Now I must point out, taking both these photographs was a bit challenging, indeed. In Figure-1, Alana really liked me pointing the lens at her, but she was moving a bit, and as it were, I was using a film camera (without the 2.5 fps motor being attached) I was taking single frame exposures to get this one (in focus) exposure. (I think I triggered 3 to get this one). Natural lighting was good, as light was pouring in through a large glass sliding door to the sitters right. Film was one of the last rolls of K-64 I had, as I was about to transition into the digital revolution. The shot was captured using the films native ISO. In Figure-2, Shiloh did not want to look at me too often, so I had to settle on this view on this day. But, thankfully, Shiloh was much more still than Alana in Figure-1, because the lighting was terrible. An overcast day only let a minimum of light come through two large (but wood-framed) windows
making capturing this portrait a lot more challenging. So, I guess what I trying to tell you is - in many circumstances you will need to be very patient when confronted using natural lighting. Slower speeds will ensue and you need to have a steady hand. If the situation allows, by all means place the camera on a tripod and trigger the shutter remotely.
|Figure-3 Isla Marie ISO-1000 L. Lewin 2012|
And here are two more examples of digital photographs using similar camera dynamics as above, that result in extremely soft interpretations. Figure-4 is a Morning Rose portrait captured in 2016: overcast sky allowed for very even lighting and a minimum of shadows. 5D Mark II was set on a Manfrotto Tripod and Head - and again, my go-to-lens the Canon F/1.4 50mm lens. Set wide open (F/1.4) for maximum bokeh and to eliminate the background, the resulting image is another 3-D like presentation, where you can almost reach out and feel the texture of the pedals. Before we review the next photograph in Figure-5, let us talk about focusing for just a moment: another exercise I have students of my workshops practice, is turning off the auto-focus and use manual focusing. In the case for photographing flowers, honestly, manual focus is the only sure way to achieve positive results.

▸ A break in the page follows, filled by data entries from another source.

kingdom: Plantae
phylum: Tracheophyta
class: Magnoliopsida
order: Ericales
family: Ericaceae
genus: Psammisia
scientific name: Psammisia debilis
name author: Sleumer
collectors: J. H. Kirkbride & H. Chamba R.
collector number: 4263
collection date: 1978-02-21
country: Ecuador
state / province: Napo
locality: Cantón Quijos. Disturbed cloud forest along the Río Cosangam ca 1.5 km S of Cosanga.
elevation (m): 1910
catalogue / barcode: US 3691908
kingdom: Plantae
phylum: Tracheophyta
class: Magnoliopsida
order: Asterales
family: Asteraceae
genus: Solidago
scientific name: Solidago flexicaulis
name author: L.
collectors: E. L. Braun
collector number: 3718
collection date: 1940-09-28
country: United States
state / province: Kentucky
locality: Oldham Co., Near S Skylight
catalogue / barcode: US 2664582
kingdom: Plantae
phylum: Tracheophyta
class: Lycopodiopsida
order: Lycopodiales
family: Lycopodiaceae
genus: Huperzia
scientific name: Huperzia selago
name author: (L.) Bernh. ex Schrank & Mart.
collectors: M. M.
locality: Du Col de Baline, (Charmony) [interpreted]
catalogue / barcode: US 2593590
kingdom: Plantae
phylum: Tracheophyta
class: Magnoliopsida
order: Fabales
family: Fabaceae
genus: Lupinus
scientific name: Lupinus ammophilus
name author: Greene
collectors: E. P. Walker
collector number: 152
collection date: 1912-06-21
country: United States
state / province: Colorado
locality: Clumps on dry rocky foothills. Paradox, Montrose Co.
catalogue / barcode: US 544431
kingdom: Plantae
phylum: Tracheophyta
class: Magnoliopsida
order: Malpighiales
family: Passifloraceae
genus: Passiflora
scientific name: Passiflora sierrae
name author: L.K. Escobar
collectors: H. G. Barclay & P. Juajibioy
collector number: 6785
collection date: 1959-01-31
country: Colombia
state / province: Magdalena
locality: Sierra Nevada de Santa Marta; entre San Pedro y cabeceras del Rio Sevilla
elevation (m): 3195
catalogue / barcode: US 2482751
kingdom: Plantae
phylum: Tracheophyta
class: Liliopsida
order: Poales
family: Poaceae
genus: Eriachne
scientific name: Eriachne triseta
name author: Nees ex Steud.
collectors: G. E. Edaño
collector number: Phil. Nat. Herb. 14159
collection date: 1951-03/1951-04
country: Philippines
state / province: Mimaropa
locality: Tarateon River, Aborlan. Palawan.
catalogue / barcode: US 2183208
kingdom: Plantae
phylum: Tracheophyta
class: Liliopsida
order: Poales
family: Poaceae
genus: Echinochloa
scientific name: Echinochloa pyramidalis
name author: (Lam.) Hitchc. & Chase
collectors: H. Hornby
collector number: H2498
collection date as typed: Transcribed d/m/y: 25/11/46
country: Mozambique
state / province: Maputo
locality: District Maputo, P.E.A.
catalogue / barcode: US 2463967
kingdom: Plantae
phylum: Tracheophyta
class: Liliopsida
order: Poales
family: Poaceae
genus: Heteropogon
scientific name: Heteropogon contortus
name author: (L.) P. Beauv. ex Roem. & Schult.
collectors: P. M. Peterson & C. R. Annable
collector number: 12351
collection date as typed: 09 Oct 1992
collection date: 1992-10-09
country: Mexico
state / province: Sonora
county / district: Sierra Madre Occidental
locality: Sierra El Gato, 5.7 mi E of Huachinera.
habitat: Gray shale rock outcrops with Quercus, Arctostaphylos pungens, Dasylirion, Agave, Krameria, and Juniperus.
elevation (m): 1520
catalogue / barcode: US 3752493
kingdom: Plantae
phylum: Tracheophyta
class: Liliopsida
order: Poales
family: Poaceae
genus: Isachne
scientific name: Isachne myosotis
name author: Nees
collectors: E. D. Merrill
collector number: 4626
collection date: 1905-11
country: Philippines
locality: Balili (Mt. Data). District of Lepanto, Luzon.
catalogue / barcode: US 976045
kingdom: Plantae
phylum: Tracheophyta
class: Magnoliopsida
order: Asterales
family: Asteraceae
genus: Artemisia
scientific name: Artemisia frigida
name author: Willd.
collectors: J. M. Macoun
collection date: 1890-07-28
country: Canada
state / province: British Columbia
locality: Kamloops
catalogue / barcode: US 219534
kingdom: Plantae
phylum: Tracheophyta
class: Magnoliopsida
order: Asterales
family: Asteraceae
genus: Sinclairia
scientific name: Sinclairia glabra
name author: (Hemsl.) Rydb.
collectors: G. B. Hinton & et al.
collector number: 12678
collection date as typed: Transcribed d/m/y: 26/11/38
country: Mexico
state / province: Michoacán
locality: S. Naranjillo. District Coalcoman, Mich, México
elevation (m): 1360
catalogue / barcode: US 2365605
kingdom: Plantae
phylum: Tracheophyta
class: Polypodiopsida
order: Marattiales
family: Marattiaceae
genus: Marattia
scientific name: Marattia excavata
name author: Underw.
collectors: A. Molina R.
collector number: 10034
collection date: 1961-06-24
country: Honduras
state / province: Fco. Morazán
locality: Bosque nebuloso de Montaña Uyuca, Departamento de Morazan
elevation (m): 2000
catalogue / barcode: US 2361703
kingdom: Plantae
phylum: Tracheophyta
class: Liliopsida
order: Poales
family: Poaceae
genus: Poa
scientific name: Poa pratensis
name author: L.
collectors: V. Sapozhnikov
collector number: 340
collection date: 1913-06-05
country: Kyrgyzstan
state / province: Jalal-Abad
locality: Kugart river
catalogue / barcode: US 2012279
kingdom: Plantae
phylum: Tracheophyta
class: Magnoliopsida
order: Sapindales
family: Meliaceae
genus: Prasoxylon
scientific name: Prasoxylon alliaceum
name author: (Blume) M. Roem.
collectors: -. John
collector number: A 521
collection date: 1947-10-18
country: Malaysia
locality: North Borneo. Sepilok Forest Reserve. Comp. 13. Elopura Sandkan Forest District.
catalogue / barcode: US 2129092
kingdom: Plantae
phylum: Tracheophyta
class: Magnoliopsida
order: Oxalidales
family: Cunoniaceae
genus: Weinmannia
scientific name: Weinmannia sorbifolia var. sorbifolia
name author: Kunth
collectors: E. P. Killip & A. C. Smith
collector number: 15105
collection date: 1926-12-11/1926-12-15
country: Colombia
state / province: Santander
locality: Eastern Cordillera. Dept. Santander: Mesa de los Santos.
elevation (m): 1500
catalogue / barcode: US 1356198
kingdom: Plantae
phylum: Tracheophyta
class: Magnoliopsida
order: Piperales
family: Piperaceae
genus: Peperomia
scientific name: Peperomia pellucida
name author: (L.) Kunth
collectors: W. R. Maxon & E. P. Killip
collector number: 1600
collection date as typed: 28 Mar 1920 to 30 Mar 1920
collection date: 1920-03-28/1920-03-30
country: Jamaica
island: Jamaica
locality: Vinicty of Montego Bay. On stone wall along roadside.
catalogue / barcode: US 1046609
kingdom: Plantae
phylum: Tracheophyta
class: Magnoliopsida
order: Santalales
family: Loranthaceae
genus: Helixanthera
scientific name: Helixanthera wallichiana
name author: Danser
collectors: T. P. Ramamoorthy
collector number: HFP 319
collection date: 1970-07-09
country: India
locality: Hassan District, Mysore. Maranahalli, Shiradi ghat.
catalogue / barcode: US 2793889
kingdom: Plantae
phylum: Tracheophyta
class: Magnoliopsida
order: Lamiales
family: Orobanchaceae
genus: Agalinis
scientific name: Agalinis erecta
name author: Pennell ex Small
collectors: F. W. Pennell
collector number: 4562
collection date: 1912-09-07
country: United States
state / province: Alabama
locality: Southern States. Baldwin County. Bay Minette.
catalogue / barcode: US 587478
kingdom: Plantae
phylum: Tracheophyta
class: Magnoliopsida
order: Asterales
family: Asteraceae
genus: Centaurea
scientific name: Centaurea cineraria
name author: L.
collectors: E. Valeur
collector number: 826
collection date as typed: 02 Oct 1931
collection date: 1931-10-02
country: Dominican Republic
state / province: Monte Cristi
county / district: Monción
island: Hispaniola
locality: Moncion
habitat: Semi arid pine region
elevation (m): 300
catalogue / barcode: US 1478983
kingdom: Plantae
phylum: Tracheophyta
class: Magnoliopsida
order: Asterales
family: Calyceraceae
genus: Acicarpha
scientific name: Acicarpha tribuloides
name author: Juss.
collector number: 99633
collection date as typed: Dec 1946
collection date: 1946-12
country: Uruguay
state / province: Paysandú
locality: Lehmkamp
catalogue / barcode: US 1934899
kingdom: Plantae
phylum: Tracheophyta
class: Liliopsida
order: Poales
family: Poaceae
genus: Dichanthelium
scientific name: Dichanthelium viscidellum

|Figure-4 Morning Rose ISO-100 L. Lewin|
Figure-5 Angel Trumpet was shot using an ISO-640 setting on the Canon 5D Mark II and of course, the Canon F/1.4 50mm lens. Set wide open to allow as much light as possible through the glass and onto the digital sensor - the balance of high ISO and wide open aperture allowed me to hand hold for this shot. Of course, the key to these settings was again, to produce a very soft presentation - the extreme bokeh and higher ISO resulted in another image full of depth and texture - and without any post-production except to adjust exposure a bit higher than what the camera settings revealed. This is another good example on how manual focus is very important in creating this composition. Having several different points to focus on - allowed me to “bracket” four different exposures (from the exact same position or composition) to be sure I captured the look I was after. Natural lighting from a 6:30 to 6:45 am sunrise in Demopolis, Georgia.
|Figure-5 Angel Trumpet ISO-640 L. Lewin 2017|
In any case, I hope you give me feedback and examples of your own similar projects - and hoping this piece helped inspire you to try something new. Thank you.